Gegen klare Empfehlung der Gutachter: SPD und Grüne wollen Einspurigkeit auf Pagenstecherstraße

“Vorzugsvariante” war der Begriff, mit dem die Experten vom Dresdner Planungsbüro VKT den Mitgliedern des Ausschusses für Stadtentwicklung und Umwelt in der vergangenen Woche nahelegten, wie am besten mit der Verkehrssituation auf der Pagenstecherstraße umzugehen sei. “Vorzugsvariante” bedeutete, dass kein Rückbau auf zukünftig nur noch eine Fahrspur je Richtung erfolgen soll.

Doch so viel Expertenwissen wollten die Ausschussmitglieder von SPD und Grünen nicht an sich heranlassen und favorisierten eine andere Lösung.

Die Gutachter hatten im Auftrag der Stadt Osnabrück untersucht, wie die zentrale Verkehrsachse, die Eversburg mit der Innenstadt verbindet und darüber hinaus eine direkte Anbindung an die Autobahn A1 darstellt, für den Radverkehr sicherer gestaltet werden kann.

Heraus kam eine Wahl zwischen Pest und Cholera, wie Anette Meyer zu Strohen (CDU) das Dilemma der Lokalpolitiker auf den Punkt brachte. Die Wahl zwischen den beiden Varianten bedeutet für die Politik, dass in jedem Fall unpopuläre Entscheidungen zu treffen sind.

Weiter zweispurig je Richtung, aber 27 Bäume fällen?

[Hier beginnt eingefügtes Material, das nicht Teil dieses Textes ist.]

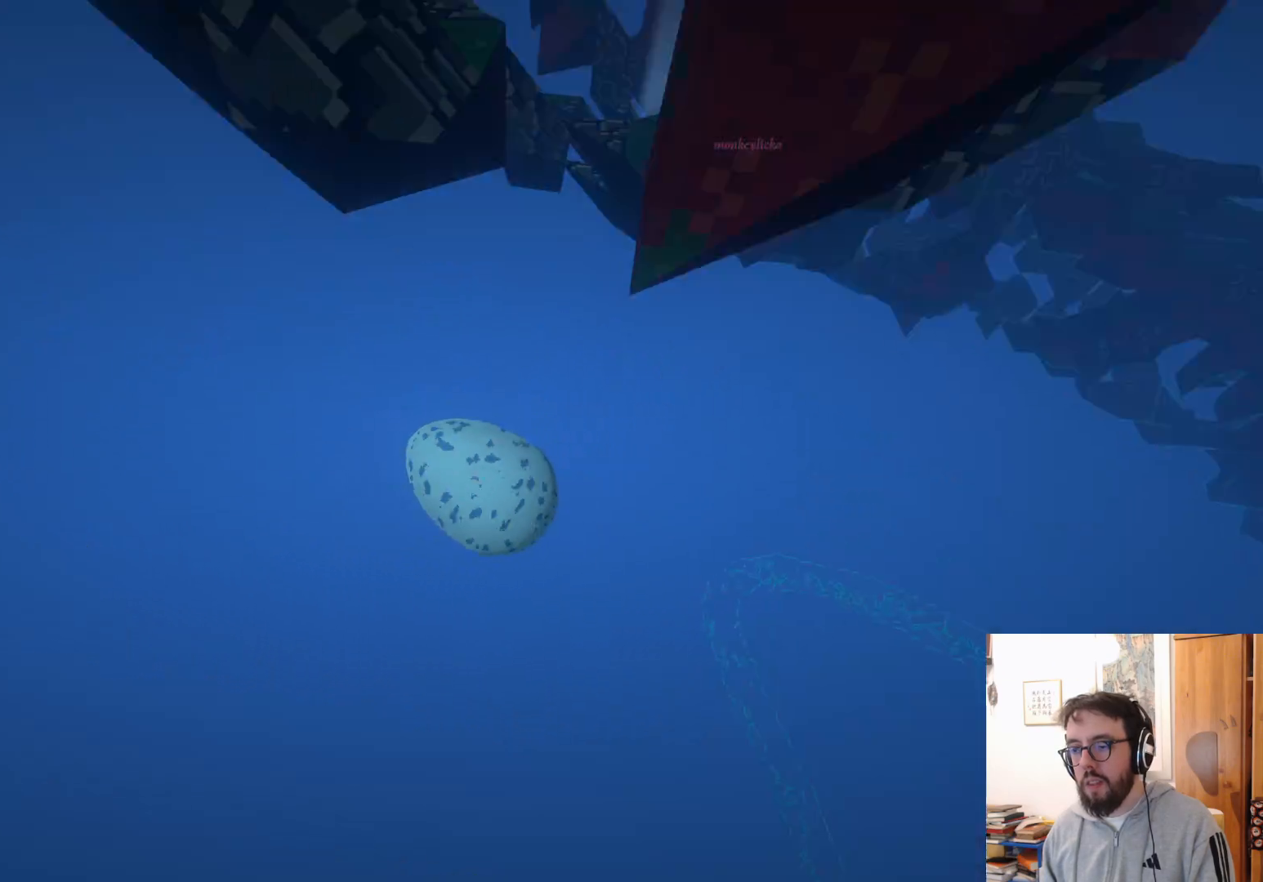
{"buttons": [], "left_stick": "up-left", "right_stick": "down-left", "events": [[33, "left_stick", "up"], [50, "B", "down"], [117, "B", "up"], [317, "right_stick", "down"], [467, "left_stick", "up-left"], [467, "right_stick", "down-left"]]}
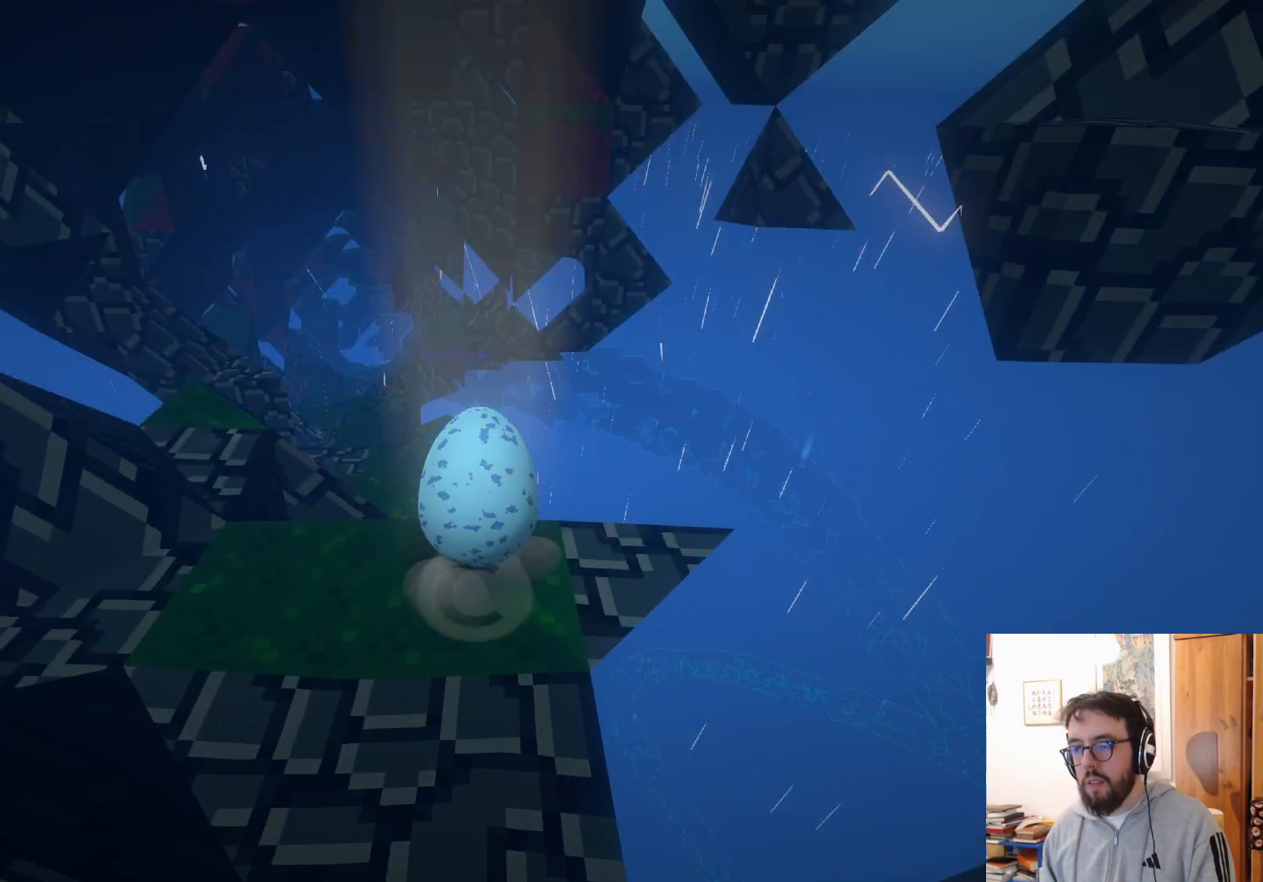
{"buttons": [], "left_stick": "up-left", "right_stick": "center", "events": [[167, "left_stick", "up"], [200, "R2", "down"], [233, "right_stick", "center"], [267, "R2", "up"], [467, "left_stick", "up-left"]]}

Die von den Gutachtern bevorzugte “Variante 1” (die “Vorzugsvariante”), die auch bei der CDU “mit Bauchschmerzen”, so Meyer zu Strohen, bevorzugt wird, sieht genau wie die ebenfalls ausführlich durchgeplante zweite Variante einen deutlich breiteren Fahrradweg vor, der dann als “Protected Bike Lane” gestaltet werden kann. Doch dafür fehlt dann der notwendige Platz, soll der Individualverkehr weiter wie bisher rollen. Es müssten 27 Bäume weichen, damit der Radverkehr mehr Freiraum bei der Durchquerung des Gewerbegebiets erhält – oder eine der bisherigen Fahrspuren je Richtung fällt weg.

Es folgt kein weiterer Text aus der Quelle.